La palabra “TUCUMANTE” es utilizada por la escritora para
referenciar a la militancia que revindica el terrorismo de estado, y su máxima
expresión se traduce en un grupo denominado MOVIMIENTO NACIONALISTA LA BARBARIE
de neto corte antisemita, antimarxista, ultra católico, misógino y homofóbico
cuya página http://movimientonacionalistalabarbarie.blogspot.com/
sobra como botón para una muestra de lo que son y como piensan. Conozco a un barbado curita párroco de formación castrense que se sentiría cómodo dando misa y la comunión a estos impresentables. No es una casualidad lo que
sucedió en Tucumán con la niña violada de 11 años. No es una casualidad que las
autoridades políticas y de salud de aquella provincia hayan reaccionado de la
forma en que lo hicieron, desafiando inclusive la normativa nacional vigente. No
olvidemos que Tucumán es la tierra de Bussi quien fue señor de horca y
cuchillo, el Malevo Ferreyra ídolo popular y la Chancha Ale un proxeneta impune,
en síntesis una provincia montada sobre estos nefastos referentes donde
cualquier cosa puede suceder.
LOS TUCUMANTES tienen sus raíces y extienden sus ramas en
Tucumán, donde reivindican además de otros vicios fascistas la masacre del
Operativo Independencia, intervención militar desmedida de un gobierno democrático,
fruto de una vergonzosa aprobación de la mayoría de legisladores que en
aquellos años componían ambas cámaras del congreso nacional, muchos de ellos,
hipócritas, que en años posteriores luego de la feroz dictadura, se reciclaron
como verdaderos demócratas accediendo nuevamente a una banca u ocupando puestos
de privilegio en determinados gobiernos.
La foto que ilustra este post fue tomada el 23/3/19 durante
la marcha anti derechos, a la que concurrieron la senadora y candidata a
gobernadora Silvia Elías de Pérez, el legislador Ricardo Bussi y algunos
funcionarios del actual gobierno provincial.
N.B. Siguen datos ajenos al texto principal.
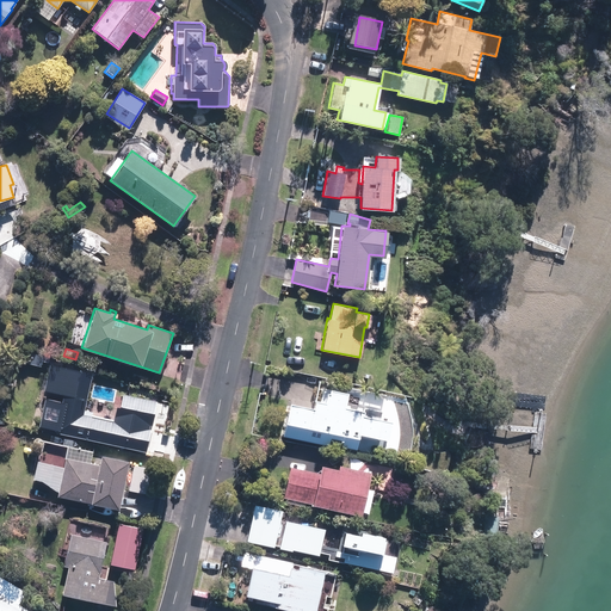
[(55,432),(142,451),(150,412),(128,407),(124,424),(82,414),(92,374),(60,366),(54,392),(63,394),(55,432)]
Seguramente habrá jóvenes o personas mayores que defienden
las dos vidas pero que no desean volver
al pasado, tendrán ellos entonces la enorme responsabilidad de vigilar ese
espacio de expresión porque estas lacras, violentos y fundamentalistas son una
clara reminiscencia al oscuro pasado que vivió nuestro país. Aprendamos a
defender las ideas sin la necesidad de reclutar mercenarios que solo traen
consigo pocas ideas pero si demasiado horror y muerte.